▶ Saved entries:

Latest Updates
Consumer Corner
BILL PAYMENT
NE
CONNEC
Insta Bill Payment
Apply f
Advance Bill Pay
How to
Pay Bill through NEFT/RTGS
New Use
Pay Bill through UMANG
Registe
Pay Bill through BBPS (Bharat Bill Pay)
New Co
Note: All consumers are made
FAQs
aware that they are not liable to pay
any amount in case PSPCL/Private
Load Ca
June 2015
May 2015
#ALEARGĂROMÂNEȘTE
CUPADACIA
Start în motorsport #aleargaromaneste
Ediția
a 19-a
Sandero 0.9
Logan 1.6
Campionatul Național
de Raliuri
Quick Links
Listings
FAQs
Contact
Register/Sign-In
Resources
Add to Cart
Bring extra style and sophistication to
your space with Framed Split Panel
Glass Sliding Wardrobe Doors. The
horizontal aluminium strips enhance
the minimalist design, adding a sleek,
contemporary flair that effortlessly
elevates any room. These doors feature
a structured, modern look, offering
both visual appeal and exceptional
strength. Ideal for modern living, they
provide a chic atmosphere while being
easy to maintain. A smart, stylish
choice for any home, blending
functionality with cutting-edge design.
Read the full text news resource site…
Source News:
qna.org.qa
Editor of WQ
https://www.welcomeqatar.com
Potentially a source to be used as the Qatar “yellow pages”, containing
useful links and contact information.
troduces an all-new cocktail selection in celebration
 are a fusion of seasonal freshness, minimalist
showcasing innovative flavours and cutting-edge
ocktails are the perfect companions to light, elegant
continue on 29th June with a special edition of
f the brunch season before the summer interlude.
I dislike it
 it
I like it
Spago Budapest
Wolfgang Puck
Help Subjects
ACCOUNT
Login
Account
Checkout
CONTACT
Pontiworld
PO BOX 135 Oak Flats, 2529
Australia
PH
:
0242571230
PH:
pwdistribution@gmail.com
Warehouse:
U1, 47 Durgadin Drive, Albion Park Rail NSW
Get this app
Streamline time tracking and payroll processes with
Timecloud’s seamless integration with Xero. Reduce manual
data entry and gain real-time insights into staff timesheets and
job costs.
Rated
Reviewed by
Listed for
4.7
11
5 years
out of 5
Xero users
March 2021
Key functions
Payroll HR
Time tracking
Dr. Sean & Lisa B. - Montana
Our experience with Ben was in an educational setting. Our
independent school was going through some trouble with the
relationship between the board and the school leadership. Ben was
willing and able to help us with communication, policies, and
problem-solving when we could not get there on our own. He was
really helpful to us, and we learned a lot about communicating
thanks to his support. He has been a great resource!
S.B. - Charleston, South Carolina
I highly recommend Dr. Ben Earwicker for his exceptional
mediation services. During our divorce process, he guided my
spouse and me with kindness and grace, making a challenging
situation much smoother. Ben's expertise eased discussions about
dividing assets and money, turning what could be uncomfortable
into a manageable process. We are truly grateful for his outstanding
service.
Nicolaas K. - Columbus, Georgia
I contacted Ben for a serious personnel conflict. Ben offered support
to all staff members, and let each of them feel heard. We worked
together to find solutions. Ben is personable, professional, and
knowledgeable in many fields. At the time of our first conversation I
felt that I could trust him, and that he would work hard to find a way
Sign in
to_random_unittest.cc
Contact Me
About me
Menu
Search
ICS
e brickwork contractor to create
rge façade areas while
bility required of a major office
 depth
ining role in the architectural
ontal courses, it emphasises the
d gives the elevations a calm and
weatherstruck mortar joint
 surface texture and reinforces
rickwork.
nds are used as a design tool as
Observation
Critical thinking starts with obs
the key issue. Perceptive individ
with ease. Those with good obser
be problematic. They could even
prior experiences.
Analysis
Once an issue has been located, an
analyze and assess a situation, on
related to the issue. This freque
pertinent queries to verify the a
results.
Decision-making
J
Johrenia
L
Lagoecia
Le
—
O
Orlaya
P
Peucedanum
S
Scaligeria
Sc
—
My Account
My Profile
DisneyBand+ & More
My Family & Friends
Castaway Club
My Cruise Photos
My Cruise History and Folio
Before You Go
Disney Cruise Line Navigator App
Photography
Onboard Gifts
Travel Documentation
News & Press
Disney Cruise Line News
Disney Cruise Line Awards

▶ WHAT YOU HAVE TO DO: Output all preceding records character for character.

▶ EXERCISE OUTPUT:
Latest Updates
Consumer Corner
BILL PAYMENT
NE
CONNEC
Insta Bill Payment
Apply f
Advance Bill Pay
How to
Pay Bill through NEFT/RTGS
New Use
Pay Bill through UMANG
Registe
Pay Bill through BBPS (Bharat Bill Pay)
New Co
Note: All consumers are made
FAQs
aware that they are not liable to pay
any amount in case PSPCL/Private
Load Ca
June 2015
May 2015
#ALEARGĂROMÂNEȘTE
CUPADACIA
Start în motorsport #aleargaromaneste
Ediția
a 19-a
Sandero 0.9
Logan 1.6
Campionatul Național
de Raliuri
Quick Links
Listings
FAQs
Contact
Register/Sign-In
Resources
Add to Cart
Bring extra style and sophistication to
your space with Framed Split Panel
Glass Sliding Wardrobe Doors. The
horizontal aluminium strips enhance
the minimalist design, adding a sleek,
contemporary flair that effortlessly
elevates any room. These doors feature
a structured, modern look, offering
both visual appeal and exceptional
strength. Ideal for modern living, they
provide a chic atmosphere while being
easy to maintain. A smart, stylish
choice for any home, blending
functionality with cutting-edge design.
Read the full text news resource site…
Source News:
qna.org.qa
Editor of WQ
https://www.welcomeqatar.com
Potentially a source to be used as the Qatar “yellow pages”, containing
useful links and contact information.
troduces an all-new cocktail selection in celebration
 are a fusion of seasonal freshness, minimalist
showcasing innovative flavours and cutting-edge
ocktails are the perfect companions to light, elegant
continue on 29th June with a special edition of
f the brunch season before the summer interlude.
I dislike it
 it
I like it
Spago Budapest
Wolfgang Puck
Help Subjects
ACCOUNT
Login
Account
Checkout
CONTACT
Pontiworld
PO BOX 135 Oak Flats, 2529
Australia
PH
:
0242571230
PH:
pwdistribution@gmail.com
Warehouse:
U1, 47 Durgadin Drive, Albion Park Rail NSW
Get this app
Streamline time tracking and payroll processes with
Timecloud’s seamless integration with Xero. Reduce manual
data entry and gain real-time insights into staff timesheets and
job costs.
Rated
Reviewed by
Listed for
4.7
11
5 years
out of 5
Xero users
March 2021
Key functions
Payroll HR
Time tracking
Dr. Sean & Lisa B. - Montana
Our experience with Ben was in an educational setting. Our
independent school was going through some trouble with the
relationship between the board and the school leadership. Ben was
willing and able to help us with communication, policies, and
problem-solving when we could not get there on our own. He was
really helpful to us, and we learned a lot about communicating
thanks to his support. He has been a great resource!
S.B. - Charleston, South Carolina
I highly recommend Dr. Ben Earwicker for his exceptional
mediation services. During our divorce process, he guided my
spouse and me with kindness and grace, making a challenging
situation much smoother. Ben's expertise eased discussions about
dividing assets and money, turning what could be uncomfortable
into a manageable process. We are truly grateful for his outstanding
service.
Nicolaas K. - Columbus, Georgia
I contacted Ben for a serious personnel conflict. Ben offered support
to all staff members, and let each of them feel heard. We worked
together to find solutions. Ben is personable, professional, and
knowledgeable in many fields. At the time of our first conversation I
felt that I could trust him, and that he would work hard to find a way
Sign in
to_random_unittest.cc
Contact Me
About me
Menu
Search
ICS
e brickwork contractor to create
rge façade areas while
bility required of a major office
 depth
ining role in the architectural
ontal courses, it emphasises the
d gives the elevations a calm and
weatherstruck mortar joint
 surface texture and reinforces
rickwork.
nds are used as a design tool as
Observation
Critical thinking starts with obs
the key issue. Perceptive individ
with ease. Those with good obser
be problematic. They could even
prior experiences.
Analysis
Once an issue has been located, an
analyze and assess a situation, on
related to the issue. This freque
pertinent queries to verify the a
results.
Decision-making
J
Johrenia
L
Lagoecia
Le
—
O
Orlaya
P
Peucedanum
S
Scaligeria
Sc
—
My Account
My Profile
DisneyBand+ & More
My Family & Friends
Castaway Club
My Cruise Photos
My Cruise History and Folio
Before You Go
Disney Cruise Line Navigator App
Photography
Onboard Gifts
Travel Documentation
News & Press
Disney Cruise Line News
Disney Cruise Line Awards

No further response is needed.